## Instructions for the task
Convert the text read from every page in the material below into a JSON list of strings, with one string per line and blank lines omitted. Leave the pictures out of the answer.
** Opening Extracted data block **
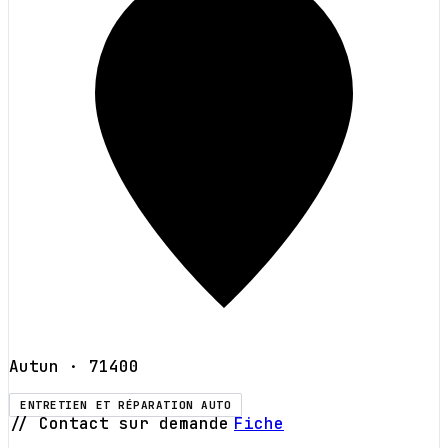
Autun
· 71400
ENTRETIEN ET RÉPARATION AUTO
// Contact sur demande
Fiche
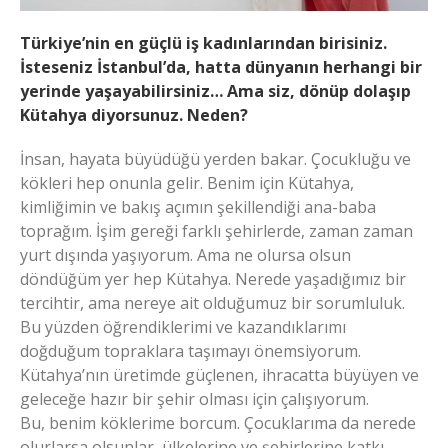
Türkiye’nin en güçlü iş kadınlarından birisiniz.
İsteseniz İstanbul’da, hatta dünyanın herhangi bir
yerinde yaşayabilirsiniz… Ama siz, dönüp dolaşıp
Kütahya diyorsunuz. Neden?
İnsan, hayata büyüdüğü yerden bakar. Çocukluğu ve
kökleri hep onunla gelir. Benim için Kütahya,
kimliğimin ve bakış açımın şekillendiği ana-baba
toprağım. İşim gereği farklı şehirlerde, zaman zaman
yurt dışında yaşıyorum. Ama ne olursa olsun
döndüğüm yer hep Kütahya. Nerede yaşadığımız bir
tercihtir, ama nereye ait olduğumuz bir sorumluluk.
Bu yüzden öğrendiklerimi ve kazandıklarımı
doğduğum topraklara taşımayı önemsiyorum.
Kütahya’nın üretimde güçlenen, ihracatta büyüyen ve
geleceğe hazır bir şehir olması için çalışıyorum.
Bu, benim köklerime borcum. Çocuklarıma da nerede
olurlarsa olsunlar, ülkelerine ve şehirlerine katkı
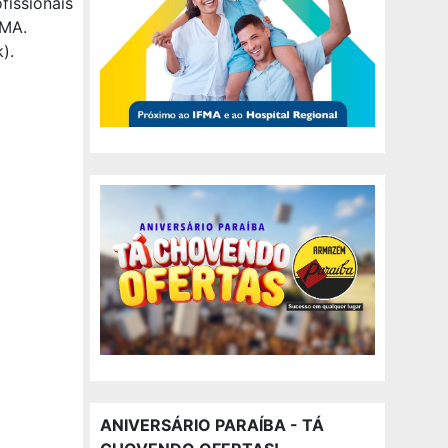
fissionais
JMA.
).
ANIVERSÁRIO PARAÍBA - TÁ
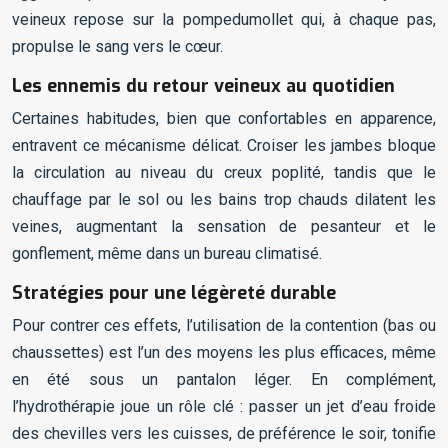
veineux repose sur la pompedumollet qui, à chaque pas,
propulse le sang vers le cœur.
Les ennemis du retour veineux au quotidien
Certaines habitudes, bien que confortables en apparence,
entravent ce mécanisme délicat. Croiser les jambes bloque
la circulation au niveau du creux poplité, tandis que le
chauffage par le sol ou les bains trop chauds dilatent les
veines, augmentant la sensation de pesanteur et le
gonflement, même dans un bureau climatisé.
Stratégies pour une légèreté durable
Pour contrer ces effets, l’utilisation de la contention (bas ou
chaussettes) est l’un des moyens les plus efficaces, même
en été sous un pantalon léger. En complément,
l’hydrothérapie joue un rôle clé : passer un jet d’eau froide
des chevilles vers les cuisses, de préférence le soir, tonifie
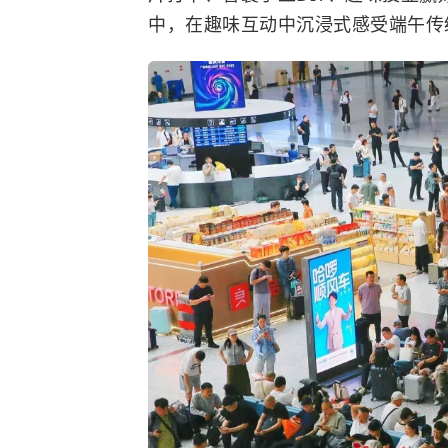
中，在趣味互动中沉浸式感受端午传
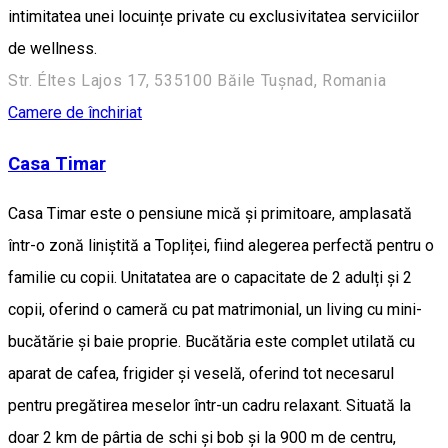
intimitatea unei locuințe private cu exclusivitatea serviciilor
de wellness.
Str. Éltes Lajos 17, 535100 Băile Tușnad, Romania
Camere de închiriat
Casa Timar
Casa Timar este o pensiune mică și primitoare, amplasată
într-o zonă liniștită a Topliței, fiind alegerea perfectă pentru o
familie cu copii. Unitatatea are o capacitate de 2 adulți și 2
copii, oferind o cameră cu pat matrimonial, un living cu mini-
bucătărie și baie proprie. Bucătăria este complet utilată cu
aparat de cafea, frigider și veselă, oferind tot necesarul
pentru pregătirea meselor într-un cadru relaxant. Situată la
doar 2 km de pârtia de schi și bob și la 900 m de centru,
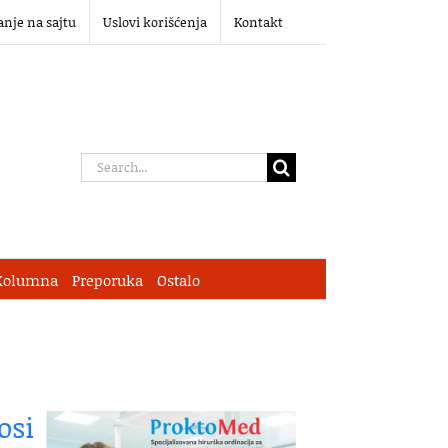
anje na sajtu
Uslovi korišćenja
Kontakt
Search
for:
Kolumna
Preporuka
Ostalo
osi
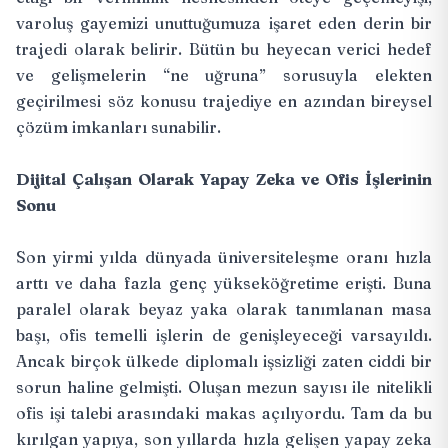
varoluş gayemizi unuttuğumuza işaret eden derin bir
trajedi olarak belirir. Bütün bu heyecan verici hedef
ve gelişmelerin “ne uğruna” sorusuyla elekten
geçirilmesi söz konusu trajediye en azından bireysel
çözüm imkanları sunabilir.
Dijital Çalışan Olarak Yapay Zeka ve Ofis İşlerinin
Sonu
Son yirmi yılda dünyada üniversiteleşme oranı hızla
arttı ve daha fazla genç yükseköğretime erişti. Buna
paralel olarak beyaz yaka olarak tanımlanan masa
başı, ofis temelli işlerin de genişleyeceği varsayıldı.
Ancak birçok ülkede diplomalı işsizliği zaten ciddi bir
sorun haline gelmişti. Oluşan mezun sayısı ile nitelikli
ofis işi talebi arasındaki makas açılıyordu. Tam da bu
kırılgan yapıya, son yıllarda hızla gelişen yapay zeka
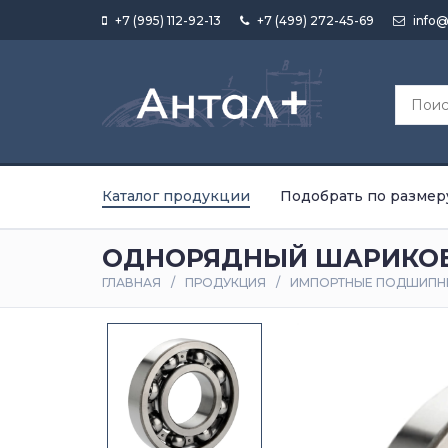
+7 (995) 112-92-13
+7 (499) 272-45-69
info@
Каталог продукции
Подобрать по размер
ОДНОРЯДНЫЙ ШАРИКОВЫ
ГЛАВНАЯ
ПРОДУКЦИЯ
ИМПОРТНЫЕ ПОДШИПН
** Closing Extracted data block **
## Solution for this exercise
[
  "Autun",
  "· 71400",
  "ENTRETIEN ET RÉPARATION AUTO",
  "// Contact sur demande",
  "Fiche",
  "Türkiye’nin en güçlü iş kadınlarından birisiniz.",
  "İsteseniz İstanbul’da, hatta dünyanın herhangi bir",
  "yerinde yaşayabilirsiniz… Ama siz, dönüp dolaşıp",
  "Kütahya diyorsunuz. Neden?",
  "İnsan, hayata büyüdüğü yerden bakar. Çocukluğu ve",
  "kökleri hep onunla gelir. Benim için Kütahya,",
  "kimliğimin ve bakış açımın şekillendiği ana-baba",
  "toprağım. İşim gereği farklı şehirlerde, zaman zaman",
  "yurt dışında yaşıyorum. Ama ne olursa olsun",
  "döndüğüm yer hep Kütahya. Nerede yaşadığımız bir",
  "tercihtir, ama nereye ait olduğumuz bir sorumluluk.",
  "Bu yüzden öğrendiklerimi ve kazandıklarımı",
  "doğduğum topraklara taşımayı önemsiyorum.",
  "Kütahya’nın üretimde güçlenen, ihracatta büyüyen ve",
  "geleceğe hazır bir şehir olması için çalışıyorum.",
  "Bu, benim köklerime borcum. Çocuklarıma da nerede",
  "olurlarsa olsunlar, ülkelerine ve şehirlerine katkı",
  "fissionais",
  "JMA.",
  ").",
  "ANIVERSÁRIO PARAÍBA - TÁ",
  "veineux repose sur la pompedumollet qui, à chaque pas,",
  "propulse le sang vers le cœur.",
  "Les ennemis du retour veineux au quotidien",
  "Certaines habitudes, bien que confortables en apparence,",
  "entravent ce mécanisme délicat. Croiser les jambes bloque",
  "la circulation au niveau du creux poplité, tandis que le",
  "chauffage par le sol ou les bains trop chauds dilatent les",
  "veines, augmentant la sensation de pesanteur et le",
  "gonflement, même dans un bureau climatisé.",
  "Stratégies pour une légèreté durable",
  "Pour contrer ces effets, l’utilisation de la contention (bas ou",
  "chaussettes) est l’un des moyens les plus efficaces, même",
  "en été sous un pantalon léger. En complément,",
  "l’hydrothérapie joue un rôle clé : passer un jet d’eau froide",
  "des chevilles vers les cuisses, de préférence le soir, tonifie",
  "中，在趣味互动中沉浸式感受端午传",
  "intimitatea unei locuințe private cu exclusivitatea serviciilor",
  "de wellness.",
  "Str. Éltes Lajos 17, 535100 Băile Tușnad, Romania",
  "Camere de închiriat",
  "Casa Timar",
  "Casa Timar este o pensiune mică și primitoare, amplasată",
  "într-o zonă liniștită a Topliței, fiind alegerea perfectă pentru o",
  "familie cu copii. Unitatatea are o capacitate de 2 adulți și 2",
  "copii, oferind o cameră cu pat matrimonial, un living cu mini-",
  "bucătărie și baie proprie. Bucătăria este complet utilată cu",
  "aparat de cafea, frigider și veselă, oferind tot necesarul",
  "pentru pregătirea meselor într-un cadru relaxant. Situată la",
  "doar 2 km de pârtia de schi și bob și la 900 m de centru,",
  "anje na sajtu",
  "Uslovi korišćenja",
  "Kontakt",
  "Search",
  "for:",
  "Kolumna",
  "Preporuka",
  "Ostalo",
  "osi",
  "varoluş gayemizi unuttuğumuza işaret eden derin bir",
  "trajedi olarak belirir. Bütün bu heyecan verici hedef",
  "ve gelişmelerin “ne uğruna” sorusuyla elekten",
  "geçirilmesi söz konusu trajediye en azından bireysel",
  "çözüm imkanları sunabilir.",
  "Dijital Çalışan Olarak Yapay Zeka ve Ofis İşlerinin",
  "Sonu",
  "Son yirmi yılda dünyada üniversiteleşme oranı hızla",
  "arttı ve daha fazla genç yükseköğretime erişti. Buna",
  "paralel olarak beyaz yaka olarak tanımlanan masa",
  "başı, ofis temelli işlerin de genişleyeceği varsayıldı.",
  "Ancak birçok ülkede diplomalı işsizliği zaten ciddi bir",
  "sorun haline gelmişti. Oluşan mezun sayısı ile nitelikli",
  "ofis işi talebi arasındaki makas açılıyordu. Tam da bu",
  "kırılgan yapıya, son yıllarda hızla gelişen yapay zeka",
  "+7 (995) 112-92-13",
  "+7 (499) 272-45-69",
  "info@",
  "Каталог продукции",
  "Подобрать по размер",
  "ОДНОРЯДНЫЙ ШАРИКОВЫ",
  "ГЛАВНАЯ",
  "ПРОДУКЦИЯ",
  "ИМПОРТНЫЕ ПОДШИПН"
]